= Problem requirements =
Beginning with the line that contains "right front paw: (512, 864)" in the material below, print each line exactly until the line that contains "left back paw: (381, 812)" has been printed, then stop.

= Data shown =
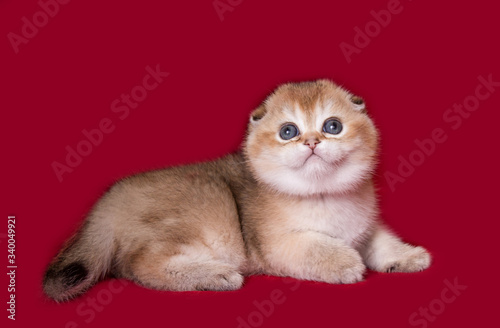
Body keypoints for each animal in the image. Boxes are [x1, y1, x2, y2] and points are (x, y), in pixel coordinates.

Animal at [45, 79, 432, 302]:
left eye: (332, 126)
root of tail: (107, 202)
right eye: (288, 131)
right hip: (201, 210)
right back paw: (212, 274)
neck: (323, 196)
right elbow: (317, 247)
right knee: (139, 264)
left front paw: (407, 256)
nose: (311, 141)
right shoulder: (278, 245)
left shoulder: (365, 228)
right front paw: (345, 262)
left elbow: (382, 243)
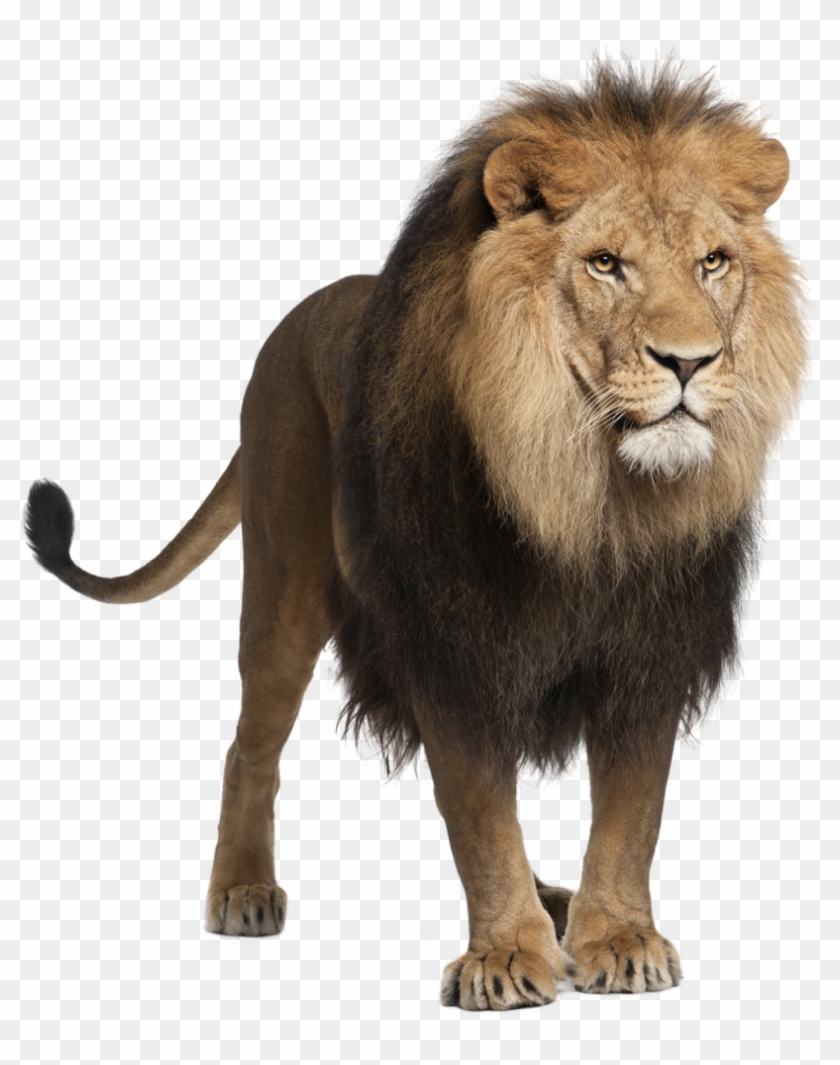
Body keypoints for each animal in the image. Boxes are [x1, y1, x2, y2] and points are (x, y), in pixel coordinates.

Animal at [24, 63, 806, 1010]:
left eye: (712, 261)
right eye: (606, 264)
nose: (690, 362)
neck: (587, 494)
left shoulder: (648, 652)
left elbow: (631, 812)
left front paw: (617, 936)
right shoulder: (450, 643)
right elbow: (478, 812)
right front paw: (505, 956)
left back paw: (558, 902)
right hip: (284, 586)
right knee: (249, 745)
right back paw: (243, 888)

* * *

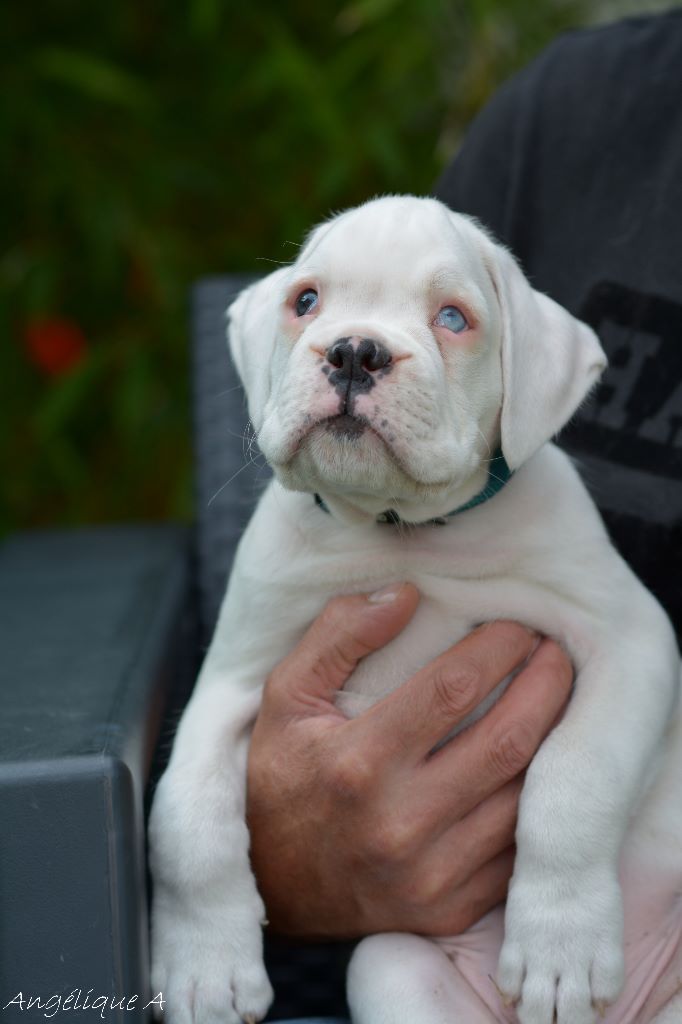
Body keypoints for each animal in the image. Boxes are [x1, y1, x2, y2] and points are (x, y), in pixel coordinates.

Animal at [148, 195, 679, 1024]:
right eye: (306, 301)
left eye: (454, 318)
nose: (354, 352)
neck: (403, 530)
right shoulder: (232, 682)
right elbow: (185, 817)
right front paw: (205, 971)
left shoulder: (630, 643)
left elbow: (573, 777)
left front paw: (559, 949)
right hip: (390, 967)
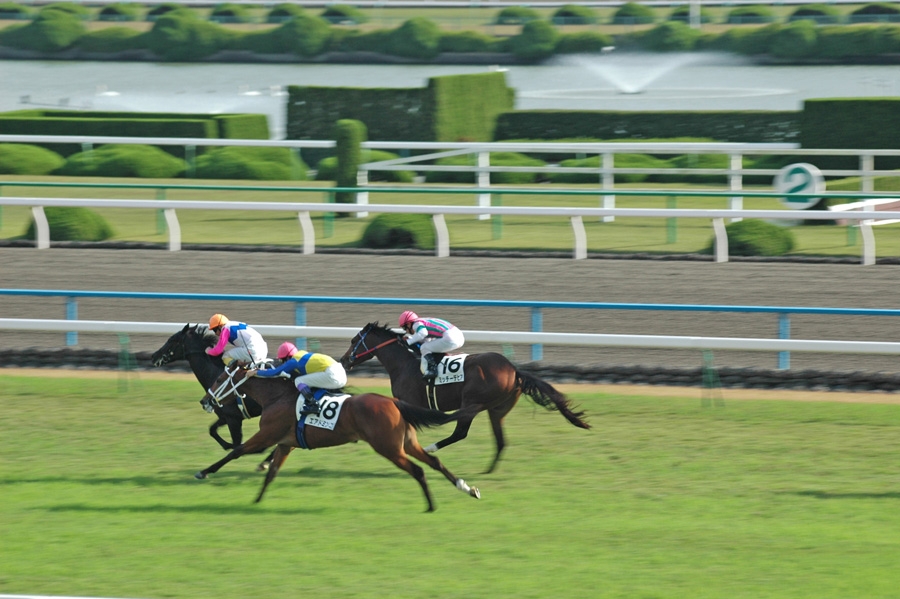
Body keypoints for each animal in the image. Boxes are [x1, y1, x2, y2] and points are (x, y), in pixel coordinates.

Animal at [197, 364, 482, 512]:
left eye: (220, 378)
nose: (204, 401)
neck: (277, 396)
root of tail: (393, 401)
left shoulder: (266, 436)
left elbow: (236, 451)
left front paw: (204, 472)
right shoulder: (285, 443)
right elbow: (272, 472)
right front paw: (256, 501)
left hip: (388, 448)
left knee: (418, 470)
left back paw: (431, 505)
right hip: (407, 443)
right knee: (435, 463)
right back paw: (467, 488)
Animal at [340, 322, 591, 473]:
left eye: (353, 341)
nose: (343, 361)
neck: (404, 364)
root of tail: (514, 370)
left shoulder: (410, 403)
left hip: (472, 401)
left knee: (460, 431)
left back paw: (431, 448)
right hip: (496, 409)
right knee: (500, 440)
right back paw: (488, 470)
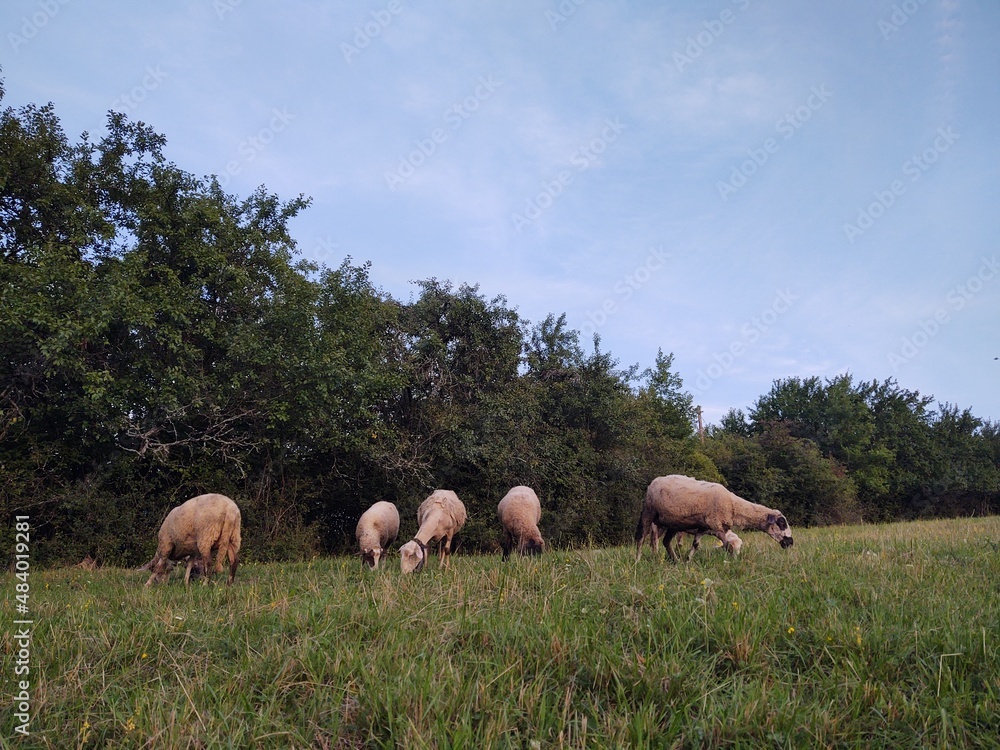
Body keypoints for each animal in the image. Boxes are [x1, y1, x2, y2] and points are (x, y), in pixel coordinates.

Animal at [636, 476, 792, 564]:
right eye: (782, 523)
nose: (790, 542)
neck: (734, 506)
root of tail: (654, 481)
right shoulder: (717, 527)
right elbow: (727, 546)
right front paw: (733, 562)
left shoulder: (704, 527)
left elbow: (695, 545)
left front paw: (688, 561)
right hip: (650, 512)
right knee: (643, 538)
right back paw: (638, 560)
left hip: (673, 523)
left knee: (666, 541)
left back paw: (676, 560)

==

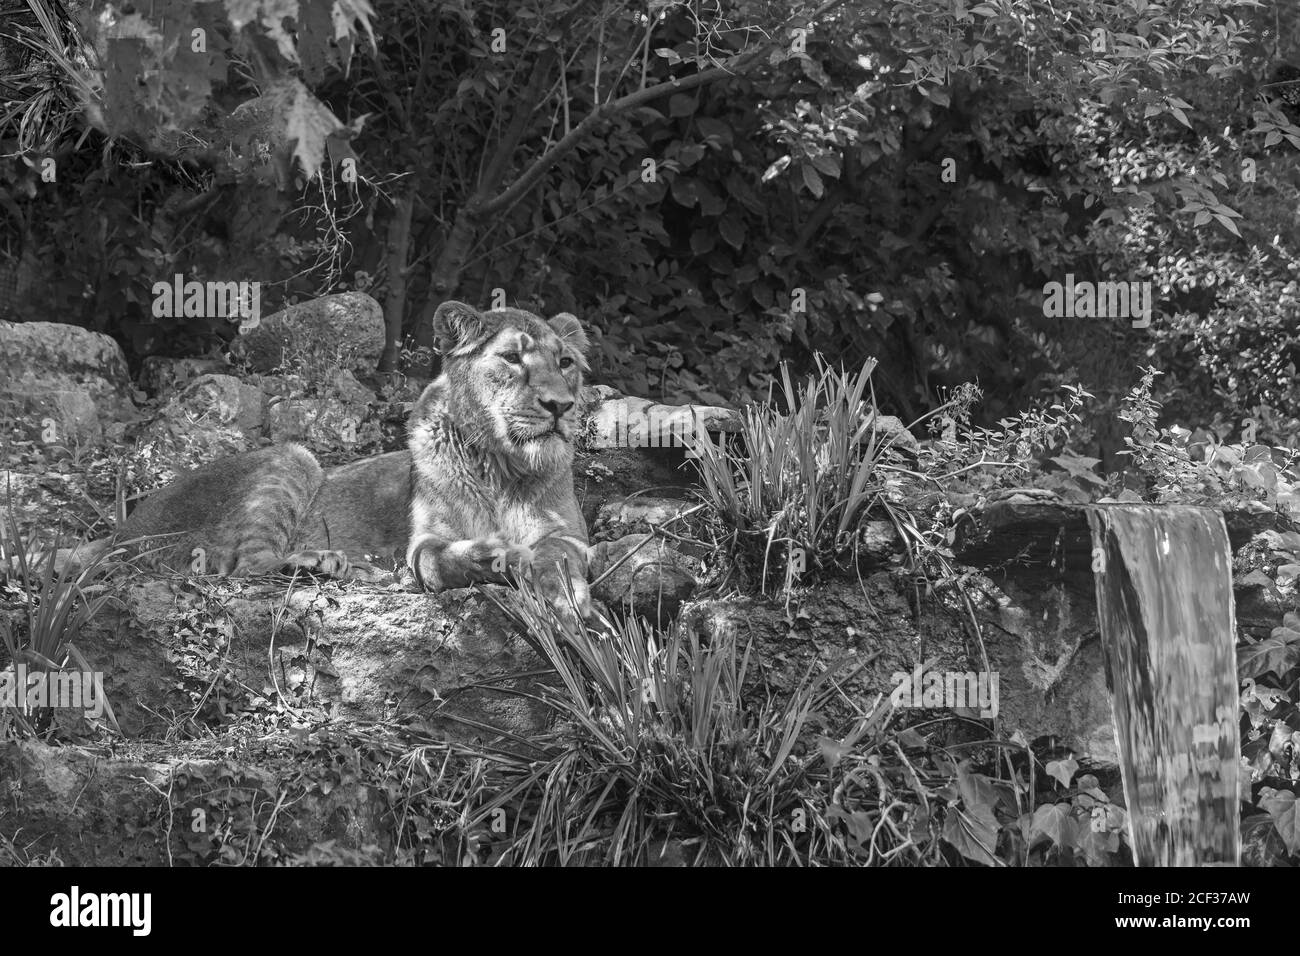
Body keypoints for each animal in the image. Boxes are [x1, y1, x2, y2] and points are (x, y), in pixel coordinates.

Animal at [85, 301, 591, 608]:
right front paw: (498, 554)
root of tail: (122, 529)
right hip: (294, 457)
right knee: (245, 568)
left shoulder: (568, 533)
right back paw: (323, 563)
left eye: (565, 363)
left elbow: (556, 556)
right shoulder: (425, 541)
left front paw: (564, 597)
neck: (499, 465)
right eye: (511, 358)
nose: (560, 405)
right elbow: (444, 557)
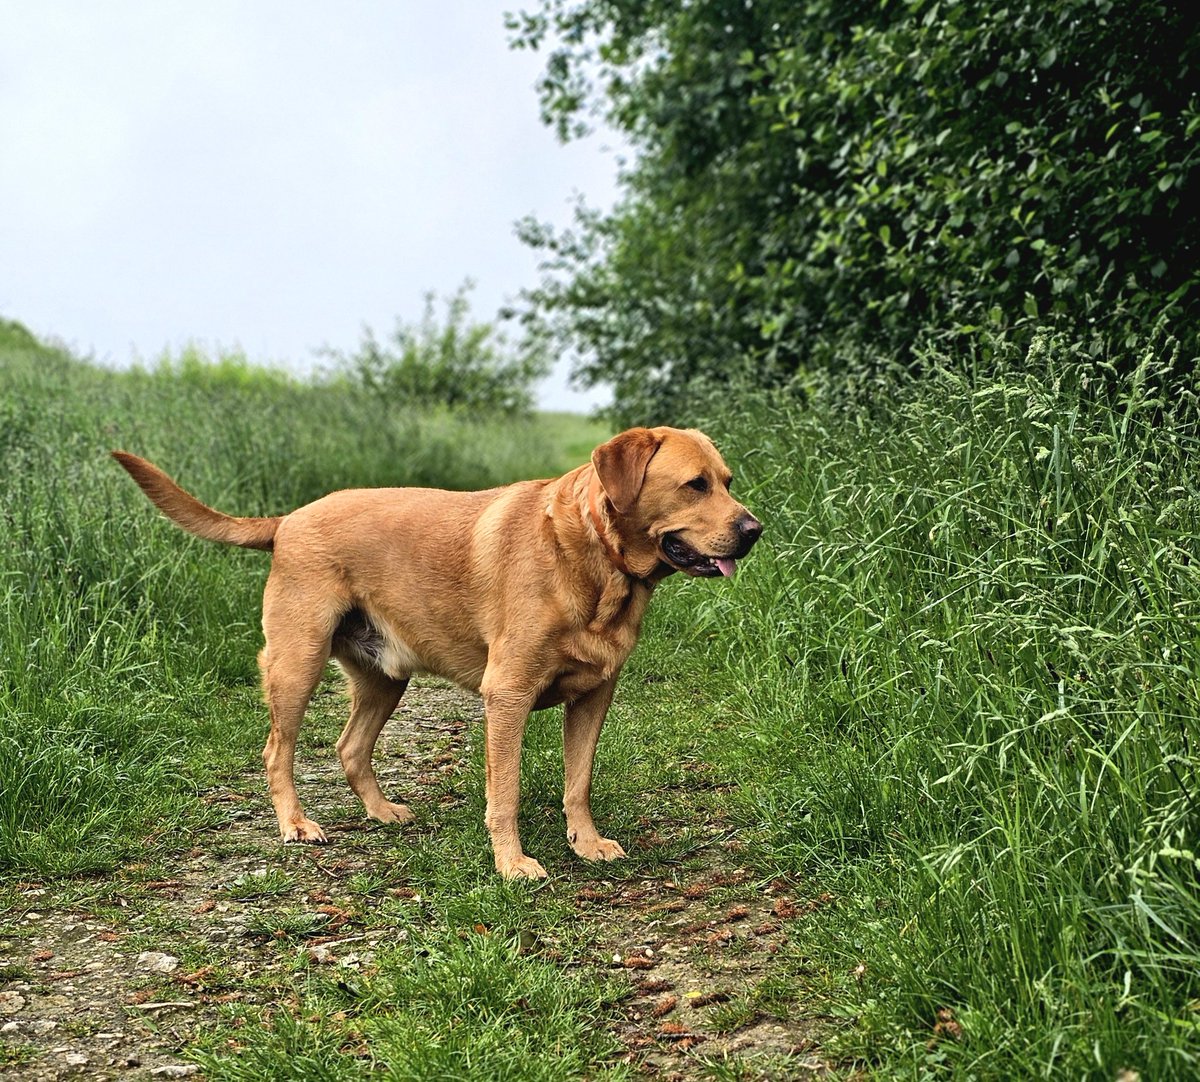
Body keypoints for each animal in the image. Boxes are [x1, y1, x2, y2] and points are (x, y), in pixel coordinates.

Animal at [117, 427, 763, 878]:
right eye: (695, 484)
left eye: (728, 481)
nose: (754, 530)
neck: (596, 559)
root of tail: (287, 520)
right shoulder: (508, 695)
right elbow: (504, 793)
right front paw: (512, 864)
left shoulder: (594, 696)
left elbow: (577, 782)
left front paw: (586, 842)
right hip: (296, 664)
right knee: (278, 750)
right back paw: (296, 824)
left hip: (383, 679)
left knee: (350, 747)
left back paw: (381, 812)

= Response =
right front paw: (512, 864)
left shoulder: (594, 696)
left elbow: (577, 782)
left front paw: (586, 842)
right hip: (296, 664)
right knee: (278, 750)
right back paw: (296, 824)
left hip: (383, 679)
left knee: (350, 747)
left back paw: (381, 812)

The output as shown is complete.